The cultivars studied here are from the time period when the seed industry first emerged in the Western world. Line selections from landraces with desirable traits were developed and multiplied to give rise to more uniform seed materials with more predictable traits, that is, cultivars. The most popular of these was named and described in the contemporary literature and received both national and international attention [23]. The major wheat cultivars of the 19th century have in some cases survived to the present in genebank collections, and several of the cultivars genotyped in this study can be obtained as extant material from genebanks. Most of the cultivars studied here are, however, long extinct. For these, samples from historical collections provide the only possibility to study the genetic composition of early wheat cultivars. Also for accessions still available in genebanks, there are advantages in using historical material instead. Concerns regarding the integrity of genebank material have been raised [24] and the geographic distribution of functional alleles have been shown to be much more distinct with historical than extant material [25, 26]. The specific nature of the historic specimens used here, that is, large containers with thousands of seeds [22], also permits repeated or complementary experiments.

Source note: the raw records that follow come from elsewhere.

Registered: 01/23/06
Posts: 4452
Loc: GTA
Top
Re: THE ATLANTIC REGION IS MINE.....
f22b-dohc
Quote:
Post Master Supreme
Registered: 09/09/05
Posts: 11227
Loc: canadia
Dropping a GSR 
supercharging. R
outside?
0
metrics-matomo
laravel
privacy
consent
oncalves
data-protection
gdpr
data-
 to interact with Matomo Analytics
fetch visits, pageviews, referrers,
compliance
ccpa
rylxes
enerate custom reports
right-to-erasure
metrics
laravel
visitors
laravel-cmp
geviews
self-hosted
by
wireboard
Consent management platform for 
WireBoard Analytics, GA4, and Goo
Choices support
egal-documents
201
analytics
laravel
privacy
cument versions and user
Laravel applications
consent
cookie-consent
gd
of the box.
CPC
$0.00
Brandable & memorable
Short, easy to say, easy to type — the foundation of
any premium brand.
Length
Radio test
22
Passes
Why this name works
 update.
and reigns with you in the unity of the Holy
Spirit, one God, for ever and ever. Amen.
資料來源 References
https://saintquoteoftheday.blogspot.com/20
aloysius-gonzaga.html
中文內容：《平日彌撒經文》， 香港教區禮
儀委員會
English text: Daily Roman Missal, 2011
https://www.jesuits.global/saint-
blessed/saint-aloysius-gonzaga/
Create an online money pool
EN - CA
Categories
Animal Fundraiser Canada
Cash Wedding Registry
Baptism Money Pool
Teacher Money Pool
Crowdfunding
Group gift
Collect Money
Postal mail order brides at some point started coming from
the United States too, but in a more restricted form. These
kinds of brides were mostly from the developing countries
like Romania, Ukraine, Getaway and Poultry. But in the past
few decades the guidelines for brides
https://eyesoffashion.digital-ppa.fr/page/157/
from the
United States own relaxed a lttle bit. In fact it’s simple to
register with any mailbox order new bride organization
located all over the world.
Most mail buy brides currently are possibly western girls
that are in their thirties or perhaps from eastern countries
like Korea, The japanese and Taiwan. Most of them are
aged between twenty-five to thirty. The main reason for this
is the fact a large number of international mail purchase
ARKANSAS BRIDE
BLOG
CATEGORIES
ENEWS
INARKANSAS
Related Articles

Molecular identification of genes involved in domestication and plant improvement has recently accelerated [27, 28]. By screening the genetic diversity present and testing for selection the individual importance of different alleles can be explored. In the case of Rht8 its role in 20th century wheat improvement is well known from extensive screens and documented crossings and pedigrees. Here we can add insight into the genetic diversity of the Rht8 during the transition from traditional and modern agriculture, a time less well documented and more difficult to study. The use of historical and archaeological plant material [29] in addition to extant plant material can in this way help to reveal a clearer picture to the processes that formed crop plants of today.